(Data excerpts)
•••••

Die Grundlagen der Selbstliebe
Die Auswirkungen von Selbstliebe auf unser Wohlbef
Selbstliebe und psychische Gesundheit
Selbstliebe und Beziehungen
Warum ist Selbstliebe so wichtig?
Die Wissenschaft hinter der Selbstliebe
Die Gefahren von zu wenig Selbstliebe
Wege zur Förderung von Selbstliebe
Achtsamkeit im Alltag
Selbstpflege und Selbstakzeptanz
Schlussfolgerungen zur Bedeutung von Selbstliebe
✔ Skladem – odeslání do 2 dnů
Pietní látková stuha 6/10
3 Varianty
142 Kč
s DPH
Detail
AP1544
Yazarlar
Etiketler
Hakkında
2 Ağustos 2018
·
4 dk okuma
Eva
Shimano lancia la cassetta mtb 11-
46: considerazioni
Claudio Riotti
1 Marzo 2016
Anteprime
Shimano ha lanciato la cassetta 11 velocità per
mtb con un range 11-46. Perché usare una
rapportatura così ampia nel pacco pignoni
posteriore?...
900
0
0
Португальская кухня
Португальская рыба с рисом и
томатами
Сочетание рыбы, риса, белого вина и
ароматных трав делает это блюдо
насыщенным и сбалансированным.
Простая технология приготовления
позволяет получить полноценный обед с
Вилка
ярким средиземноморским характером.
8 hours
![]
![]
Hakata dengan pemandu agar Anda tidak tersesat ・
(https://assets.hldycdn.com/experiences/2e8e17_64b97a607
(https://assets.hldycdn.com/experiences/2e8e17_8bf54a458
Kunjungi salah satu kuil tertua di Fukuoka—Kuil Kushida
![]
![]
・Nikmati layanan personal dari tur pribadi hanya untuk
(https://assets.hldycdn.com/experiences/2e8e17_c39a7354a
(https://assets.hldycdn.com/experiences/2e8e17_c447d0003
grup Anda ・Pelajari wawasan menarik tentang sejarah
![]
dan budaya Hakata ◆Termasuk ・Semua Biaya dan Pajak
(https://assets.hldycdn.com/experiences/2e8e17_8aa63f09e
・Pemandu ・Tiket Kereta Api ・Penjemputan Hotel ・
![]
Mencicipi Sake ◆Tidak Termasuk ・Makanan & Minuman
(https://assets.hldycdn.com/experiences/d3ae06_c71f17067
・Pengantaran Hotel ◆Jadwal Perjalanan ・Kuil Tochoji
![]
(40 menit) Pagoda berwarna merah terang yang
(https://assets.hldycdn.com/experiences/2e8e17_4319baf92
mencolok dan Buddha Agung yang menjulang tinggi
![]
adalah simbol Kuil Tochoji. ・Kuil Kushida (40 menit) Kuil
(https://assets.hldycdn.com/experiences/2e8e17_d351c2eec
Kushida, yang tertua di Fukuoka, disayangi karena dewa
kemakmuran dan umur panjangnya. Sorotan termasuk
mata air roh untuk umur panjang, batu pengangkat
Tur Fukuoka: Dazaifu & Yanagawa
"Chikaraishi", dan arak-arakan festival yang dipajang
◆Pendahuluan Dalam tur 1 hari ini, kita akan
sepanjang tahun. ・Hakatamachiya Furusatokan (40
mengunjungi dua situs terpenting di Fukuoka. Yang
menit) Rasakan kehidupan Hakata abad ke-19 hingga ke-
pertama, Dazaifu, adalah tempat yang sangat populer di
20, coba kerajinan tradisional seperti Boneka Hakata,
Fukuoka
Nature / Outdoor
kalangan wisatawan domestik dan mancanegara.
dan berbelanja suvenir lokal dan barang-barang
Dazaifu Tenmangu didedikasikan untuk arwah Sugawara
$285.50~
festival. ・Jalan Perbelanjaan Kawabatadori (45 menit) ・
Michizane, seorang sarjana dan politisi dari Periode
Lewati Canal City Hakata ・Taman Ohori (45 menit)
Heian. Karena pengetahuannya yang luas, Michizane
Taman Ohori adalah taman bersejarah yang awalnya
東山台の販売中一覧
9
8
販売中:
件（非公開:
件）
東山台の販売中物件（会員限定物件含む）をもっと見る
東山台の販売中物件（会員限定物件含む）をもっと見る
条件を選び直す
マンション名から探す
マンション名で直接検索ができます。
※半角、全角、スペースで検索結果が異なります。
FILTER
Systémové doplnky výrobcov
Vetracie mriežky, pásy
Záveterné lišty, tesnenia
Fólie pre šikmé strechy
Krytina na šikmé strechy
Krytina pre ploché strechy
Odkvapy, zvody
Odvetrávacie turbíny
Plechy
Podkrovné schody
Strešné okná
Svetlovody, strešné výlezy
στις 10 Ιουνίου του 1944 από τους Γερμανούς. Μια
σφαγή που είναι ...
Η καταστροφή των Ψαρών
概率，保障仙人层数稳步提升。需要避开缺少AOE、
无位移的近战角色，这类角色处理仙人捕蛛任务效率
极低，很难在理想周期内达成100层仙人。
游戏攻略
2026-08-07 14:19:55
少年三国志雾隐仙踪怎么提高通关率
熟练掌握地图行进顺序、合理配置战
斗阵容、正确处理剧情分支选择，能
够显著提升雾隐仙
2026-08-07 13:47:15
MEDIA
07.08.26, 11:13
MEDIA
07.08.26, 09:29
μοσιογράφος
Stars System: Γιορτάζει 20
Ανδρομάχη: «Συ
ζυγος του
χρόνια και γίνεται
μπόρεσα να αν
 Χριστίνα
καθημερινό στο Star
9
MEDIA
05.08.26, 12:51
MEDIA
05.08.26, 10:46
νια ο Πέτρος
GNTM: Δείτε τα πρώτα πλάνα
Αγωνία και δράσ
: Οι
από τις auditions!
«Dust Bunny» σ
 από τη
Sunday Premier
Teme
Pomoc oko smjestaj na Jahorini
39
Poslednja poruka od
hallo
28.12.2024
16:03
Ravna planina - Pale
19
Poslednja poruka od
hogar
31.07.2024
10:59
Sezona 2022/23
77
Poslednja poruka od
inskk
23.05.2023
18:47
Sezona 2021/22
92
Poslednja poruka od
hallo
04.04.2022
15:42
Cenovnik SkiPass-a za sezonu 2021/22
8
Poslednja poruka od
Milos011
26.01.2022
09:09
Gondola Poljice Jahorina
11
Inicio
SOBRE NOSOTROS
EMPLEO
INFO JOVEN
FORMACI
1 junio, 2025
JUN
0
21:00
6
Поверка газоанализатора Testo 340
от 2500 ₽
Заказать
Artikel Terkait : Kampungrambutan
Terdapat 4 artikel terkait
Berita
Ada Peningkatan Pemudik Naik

•••••

To-do item:
In the records, find every line that has the string "Португальская" and copy it.

Answer:
Португальская кухня
Португальская рыба с рисом и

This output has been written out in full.